I drove aimlessly with no particular destination in mind. I left the freeway just beyond the city limits and sought out increasingly narrow, less traveled roadways, hoping to get away from every vestige of civilization. Soon enough, the suburbs thinned down to a mere sprinkling of small farms, several featuring piles of ripe pumpkins and corn mazes in honor of Halloween. I even spied a few early-bird groups of costumed revelers trooping along from house to house with their sacks of sugary loot. After I made a quick turn onto a particularly deserted stretch, even the neat fences that marked the division of field from field disappeared, leaving me alone at last.
Unfortunately, when I had undertaken this little outing, I had failed to reckon with the notoriously fickle Northwest weather at this time of the year. I had been vaguely conscious of a thin line of gray on the far horizon when I left the house. I failed to accord it any degree of importance. However, shortly after I turned off the blacktopped county road onto a narrow lane lined with weeping beech trees, the first drop of rain hit the windshield with a sullen splat. Now I found myself facing the unpleasant prospect of a rain-slick return to the city.
I secured the top and rolled up the windows, then took a look around. With a hundred and forty inch wheelbase, turning the Packard around wasn’t a task to be undertaken casually. The road was narrow, the ditches on either side were deep and the shoulders were non-existent. With no other choice at hand, I drove on, hoping to find a place to reverse course.
I was almost halfway across a narrow wooden plank bridge when there was an ominous cracking sound. I put the car in reverse and started to back up when the Packard lurched sickeningly to one side. I killed the engine and sat there holding my breath until I was fairly certain that I wasn’t about to be pitched into the fast flowing stream beneath me. I crossed my arms on the steering wheel and rested my forehead against them, trying to decide what to do next.
As far as I could tell, there was little choice but to hike to the highway and hope to hitch a ride back to civilization. When I opened the door, the raindrops that lashed me felt like ice water. The temperature must have dropped at least twenty degrees since I’d begun my drive, leading me to curse myself for lack of foresight in not bringing a jacket. Fortunately, the Packard hadn’t suffered any visible structural damage, but a pair of rotted planks had given way and the front right tire was firmly wedged. I checked my cell phone, but I was apparently out of the range of any service area. The situation was perfected when the rain began to fall in chilly earnest, plastering my now-inadequate clothing to my goose-pimpled flesh. Well, here we are then, I thought to myself—alone, cold, stupid and lost.

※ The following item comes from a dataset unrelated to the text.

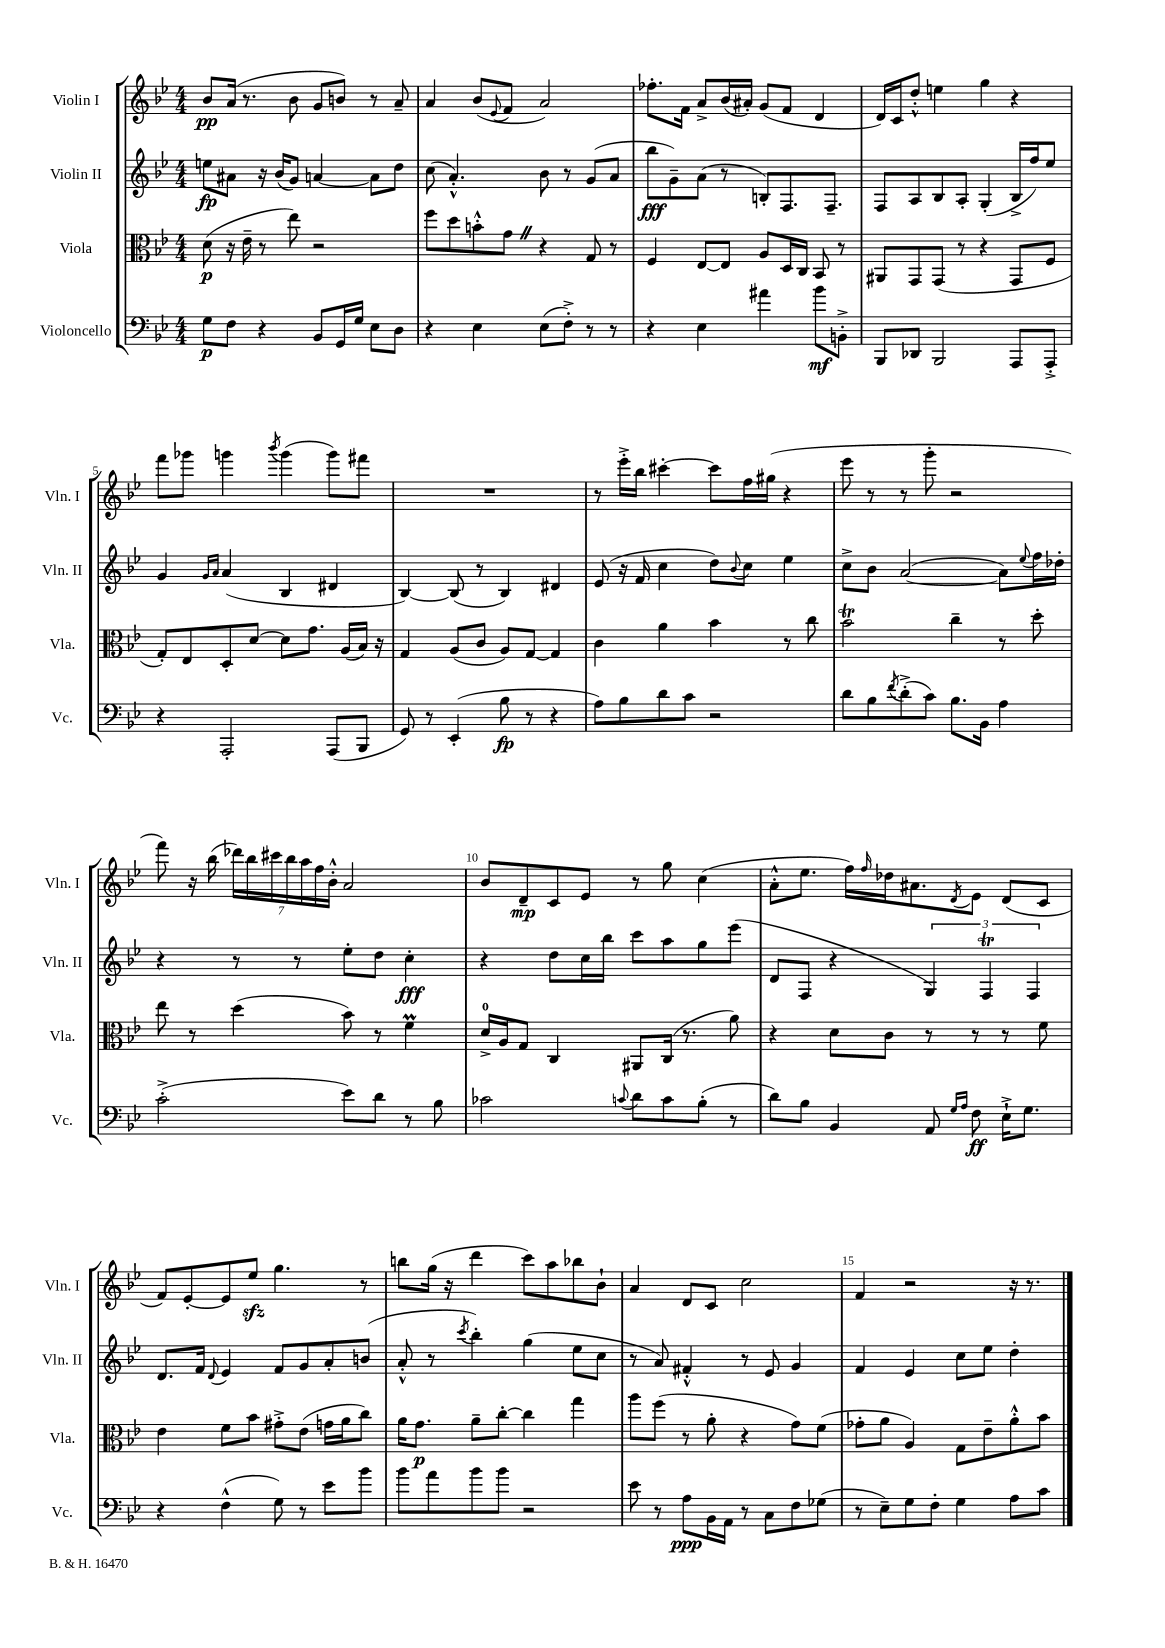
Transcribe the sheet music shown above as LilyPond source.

With every step I took, the wind blew harder and the rain fell faster. The sky was now a menacing shade of bruise purple, split occasionally by a jagged gash of lightening. I stumbled over a tree root and almost fell headlong onto what had now degenerated into a muddy, rutted track. A few more minutes of walking brought me to an intersection. I couldn’t for the life of me remember which direction I’d come from. In fact, I didn’t remember the intersection at all. Just in order to keep my blood from congealing in the cold, I turned left and walked doggedly forward.
At about the same time that I was beginning to consider the merits of just lying down in the road to die of exposure, I caught sight of a faint glimmer of light through the trees. My heart leapt at the sight! At last, I exulted, there is help for me. There wasn’t any driveway or path that I could discern through the rapidly increasing gloom, so I opted to cut through the trees while trying to keep the light in sight at all times.
After slogging through a creek and a ferocious thicket of blackberry brambles, I came suddenly into a clearing. I would have gasped out loud if I’d had the least bit of breath to spare, but under the circumstances I just gaped in disbelief as I negotiated the last few feet to the door.